Instructions to follow
Rewrite the lines in every entry with "explicit nil" swapped for "explicit null", leaving everything else unchanged.

Top of Data shown

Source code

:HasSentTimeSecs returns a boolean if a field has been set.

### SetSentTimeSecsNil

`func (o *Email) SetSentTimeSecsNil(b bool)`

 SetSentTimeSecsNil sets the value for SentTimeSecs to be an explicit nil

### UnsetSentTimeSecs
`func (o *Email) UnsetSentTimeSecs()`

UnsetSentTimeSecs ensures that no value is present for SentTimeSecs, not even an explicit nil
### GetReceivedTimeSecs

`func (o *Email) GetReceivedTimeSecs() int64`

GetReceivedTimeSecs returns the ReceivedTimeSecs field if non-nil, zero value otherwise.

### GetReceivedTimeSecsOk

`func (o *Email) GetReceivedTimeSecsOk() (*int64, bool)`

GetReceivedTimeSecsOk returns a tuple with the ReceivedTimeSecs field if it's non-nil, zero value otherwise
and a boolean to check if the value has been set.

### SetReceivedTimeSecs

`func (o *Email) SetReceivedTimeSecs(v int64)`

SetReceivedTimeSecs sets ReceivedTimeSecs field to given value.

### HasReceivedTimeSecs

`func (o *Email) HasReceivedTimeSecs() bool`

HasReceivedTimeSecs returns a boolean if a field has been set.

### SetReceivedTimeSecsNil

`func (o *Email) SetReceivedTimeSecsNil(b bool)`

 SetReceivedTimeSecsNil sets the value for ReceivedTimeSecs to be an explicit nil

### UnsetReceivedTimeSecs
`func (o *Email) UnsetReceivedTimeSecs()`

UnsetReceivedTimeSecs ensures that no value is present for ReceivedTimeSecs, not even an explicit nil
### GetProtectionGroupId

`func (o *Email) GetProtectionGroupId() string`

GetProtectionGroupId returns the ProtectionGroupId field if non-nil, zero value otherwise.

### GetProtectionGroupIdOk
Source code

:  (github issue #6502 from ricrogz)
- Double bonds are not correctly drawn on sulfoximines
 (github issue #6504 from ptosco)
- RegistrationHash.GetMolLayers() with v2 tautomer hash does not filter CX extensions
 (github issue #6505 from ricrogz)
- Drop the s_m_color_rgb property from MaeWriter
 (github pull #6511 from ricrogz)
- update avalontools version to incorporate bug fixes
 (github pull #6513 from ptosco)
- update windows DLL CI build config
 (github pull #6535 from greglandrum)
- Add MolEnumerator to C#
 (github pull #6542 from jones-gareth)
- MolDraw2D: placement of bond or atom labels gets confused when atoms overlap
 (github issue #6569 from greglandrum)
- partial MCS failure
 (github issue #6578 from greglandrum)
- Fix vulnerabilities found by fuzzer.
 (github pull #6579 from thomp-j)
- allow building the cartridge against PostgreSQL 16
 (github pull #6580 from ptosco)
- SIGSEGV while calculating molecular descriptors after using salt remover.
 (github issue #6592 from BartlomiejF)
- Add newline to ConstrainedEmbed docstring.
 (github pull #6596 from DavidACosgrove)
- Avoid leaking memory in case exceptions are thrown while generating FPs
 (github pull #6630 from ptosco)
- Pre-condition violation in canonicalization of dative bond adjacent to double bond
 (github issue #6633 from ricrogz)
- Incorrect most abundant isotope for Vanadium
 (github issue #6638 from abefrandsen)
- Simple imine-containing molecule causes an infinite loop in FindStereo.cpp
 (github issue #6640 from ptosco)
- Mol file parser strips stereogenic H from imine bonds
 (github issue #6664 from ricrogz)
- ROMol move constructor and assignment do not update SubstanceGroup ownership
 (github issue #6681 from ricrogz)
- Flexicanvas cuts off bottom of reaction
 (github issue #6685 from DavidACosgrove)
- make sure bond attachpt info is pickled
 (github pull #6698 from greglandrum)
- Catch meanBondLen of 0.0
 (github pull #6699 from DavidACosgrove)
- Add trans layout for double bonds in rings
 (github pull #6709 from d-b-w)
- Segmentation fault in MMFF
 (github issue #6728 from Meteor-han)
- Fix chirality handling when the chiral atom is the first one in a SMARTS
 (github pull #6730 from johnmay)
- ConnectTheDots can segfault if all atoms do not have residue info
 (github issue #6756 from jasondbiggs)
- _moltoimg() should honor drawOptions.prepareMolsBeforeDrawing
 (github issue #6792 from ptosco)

Bottom of Data shown

Exercise output
Source code

:HasSentTimeSecs returns a boolean if a field has been set.

### SetSentTimeSecsNil

`func (o *Email) SetSentTimeSecsNil(b bool)`

 SetSentTimeSecsNil sets the value for SentTimeSecs to be an explicit null

### UnsetSentTimeSecs
`func (o *Email) UnsetSentTimeSecs()`

UnsetSentTimeSecs ensures that no value is present for SentTimeSecs, not even an explicit null
### GetReceivedTimeSecs

`func (o *Email) GetReceivedTimeSecs() int64`

GetReceivedTimeSecs returns the ReceivedTimeSecs field if non-nil, zero value otherwise.

### GetReceivedTimeSecsOk

`func (o *Email) GetReceivedTimeSecsOk() (*int64, bool)`

GetReceivedTimeSecsOk returns a tuple with the ReceivedTimeSecs field if it's non-nil, zero value otherwise
and a boolean to check if the value has been set.

### SetReceivedTimeSecs

`func (o *Email) SetReceivedTimeSecs(v int64)`

SetReceivedTimeSecs sets ReceivedTimeSecs field to given value.

### HasReceivedTimeSecs

`func (o *Email) HasReceivedTimeSecs() bool`

HasReceivedTimeSecs returns a boolean if a field has been set.

### SetReceivedTimeSecsNil

`func (o *Email) SetReceivedTimeSecsNil(b bool)`

 SetReceivedTimeSecsNil sets the value for ReceivedTimeSecs to be an explicit null

### UnsetReceivedTimeSecs
`func (o *Email) UnsetReceivedTimeSecs()`

UnsetReceivedTimeSecs ensures that no value is present for ReceivedTimeSecs, not even an explicit null
### GetProtectionGroupId

`func (o *Email) GetProtectionGroupId() string`

GetProtectionGroupId returns the ProtectionGroupId field if non-nil, zero value otherwise.

### GetProtectionGroupIdOk
Source code

:  (github issue #6502 from ricrogz)
- Double bonds are not correctly drawn on sulfoximines
 (github issue #6504 from ptosco)
- RegistrationHash.GetMolLayers() with v2 tautomer hash does not filter CX extensions
 (github issue #6505 from ricrogz)
- Drop the s_m_color_rgb property from MaeWriter
 (github pull #6511 from ricrogz)
- update avalontools version to incorporate bug fixes
 (github pull #6513 from ptosco)
- update windows DLL CI build config
 (github pull #6535 from greglandrum)
- Add MolEnumerator to C#
 (github pull #6542 from jones-gareth)
- MolDraw2D: placement of bond or atom labels gets confused when atoms overlap
 (github issue #6569 from greglandrum)
- partial MCS failure
 (github issue #6578 from greglandrum)
- Fix vulnerabilities found by fuzzer.
 (github pull #6579 from thomp-j)
- allow building the cartridge against PostgreSQL 16
 (github pull #6580 from ptosco)
- SIGSEGV while calculating molecular descriptors after using salt remover.
 (github issue #6592 from BartlomiejF)
- Add newline to ConstrainedEmbed docstring.
 (github pull #6596 from DavidACosgrove)
- Avoid leaking memory in case exceptions are thrown while generating FPs
 (github pull #6630 from ptosco)
- Pre-condition violation in canonicalization of dative bond adjacent to double bond
 (github issue #6633 from ricrogz)
- Incorrect most abundant isotope for Vanadium
 (github issue #6638 from abefrandsen)
- Simple imine-containing molecule causes an infinite loop in FindStereo.cpp
 (github issue #6640 from ptosco)
- Mol file parser strips stereogenic H from imine bonds
 (github issue #6664 from ricrogz)
- ROMol move constructor and assignment do not update SubstanceGroup ownership
 (github issue #6681 from ricrogz)
- Flexicanvas cuts off bottom of reaction
 (github issue #6685 from DavidACosgrove)
- make sure bond attachpt info is pickled
 (github pull #6698 from greglandrum)
- Catch meanBondLen of 0.0
 (github pull #6699 from DavidACosgrove)
- Add trans layout for double bonds in rings
 (github pull #6709 from d-b-w)
- Segmentation fault in MMFF
 (github issue #6728 from Meteor-han)
- Fix chirality handling when the chiral atom is the first one in a SMARTS
 (github pull #6730 from johnmay)
- ConnectTheDots can segfault if all atoms do not have residue info
 (github issue #6756 from jasondbiggs)
- _moltoimg() should honor drawOptions.prepareMolsBeforeDrawing
 (github issue #6792 from ptosco)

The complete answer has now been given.